Glendora Park

Updated: Jul 13, 2019



More photos.

City of Toronto site.

Surfaces: wood chips, concrete.

The playground at Glendora Park is so spectacularly okay, so perfectly middle-of-the-road, that I don’t really have anything to say about it. So instead I’m going to write about something I overheard while we were here.

Parents often laugh about how young kids drive them crazy by asking so many questions. It’s one of those things, like resisting sleep and not eating vegetables, that we like to complain about before our kids become teenagers and start having real problems.

But I’d like to suggest that the only people who ask more questions than 5-year-olds are parents of 2-year-olds. In fact, we may have taught them how to ask interminable questions.

At Glendora, I saw two simultaneous examples of this.

First, I watched a dad unload a sleeping toddler from a stroller. He lifted the adorable kid, limbs flopping around like a sack of laundry, and plopped her on her feet at the threshold of the playground. As she rubbed her eyes and looked around to get a sense of where she was, her father’s questions began:

“Are we at the playground? Do you remember the playground? Are you hungry? You want a snack? Are you a grumpy girl today? Wanna go on the slide? Are you still sleepy?”

Within a minute, the poor kid was crying. This prompted dad to ask: “Oh, do you want to go home?”

The second example was happening on the swings, where a hyper-enthusiastic mother was swinging her three-ish year-old and asking, repeatedly and with almost maniacal enthusiasm: “Are you on the swing? Are you on the swing? Are you having fun? Are you on the swing?” The kid stared back blankly, seemingly unsure of how to respond. I don’t blame him.

I want to clarify that I’m not trying to demonize either of these parents. I don’t know the context in either case. They were out there, playing with their kids, just trying to do their best, which is all any of us can ever try to do. And hey, I’m not the perfect parent. Like any parent, I feel perfect on some days, and hopelessly inept on other days.

But something I’ve been consciously trying to do in my parenting has been to limit the number of questions I ask of my kids. There are plenty of good reasons for this, but mostly I want to reduce my questioning because it helps with my more general goal of not wanting to constantly manage their fun.

What I mean by that is: playgrounds are wonderful places. Even mediocre ones engage curiosity and invite exploration. I want to let my kids follow their curiosity, and I have to accept that what they want to do might not be what I expect them to want to do. So unless they are clearly putting themselves or others in danger, the playground is theirs to explore. I might want them to go on the swing so that I can get that perfect photo…but they might want to carefully place wood chips on the seat of the swing instead.

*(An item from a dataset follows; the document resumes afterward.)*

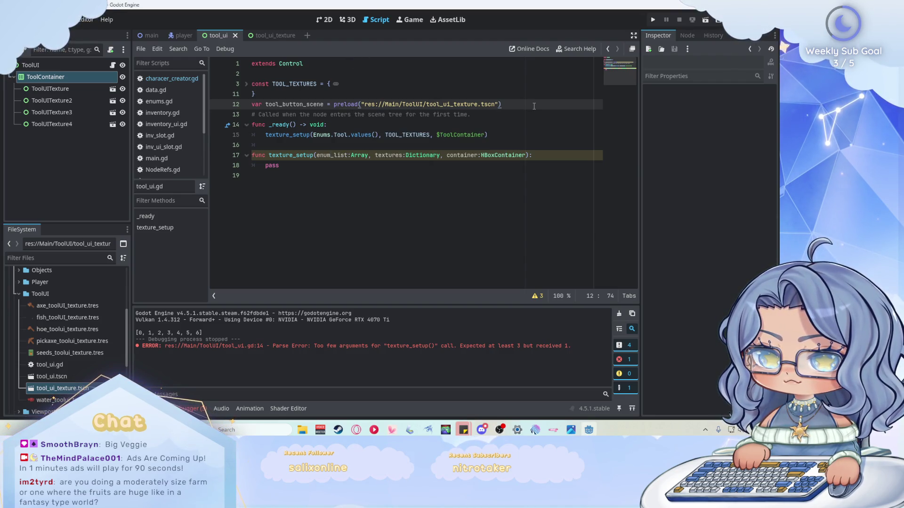
{"action": "left_click", "coordinate": [324, 20]}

I mean, imagine being in a similar situation as an adult. You’ve just arrived at a museum you’ve always wanted to visit, or a gallery, or whatever, and immediately a tour guide walks up to you: “What do you want to see first? The Neolithic artifacts? The sculpture exhibit? Maybe the gift shop? There’s a café, are you hungry? Are you in a museum? Are you in a museum? Are you in a museum?”

All this is to say that the parents I saw at Glendora with a million questions obviously aren’t bad people. They want to help their kids, and they want them to have fun. I just think that sometimes we have to step back a bit.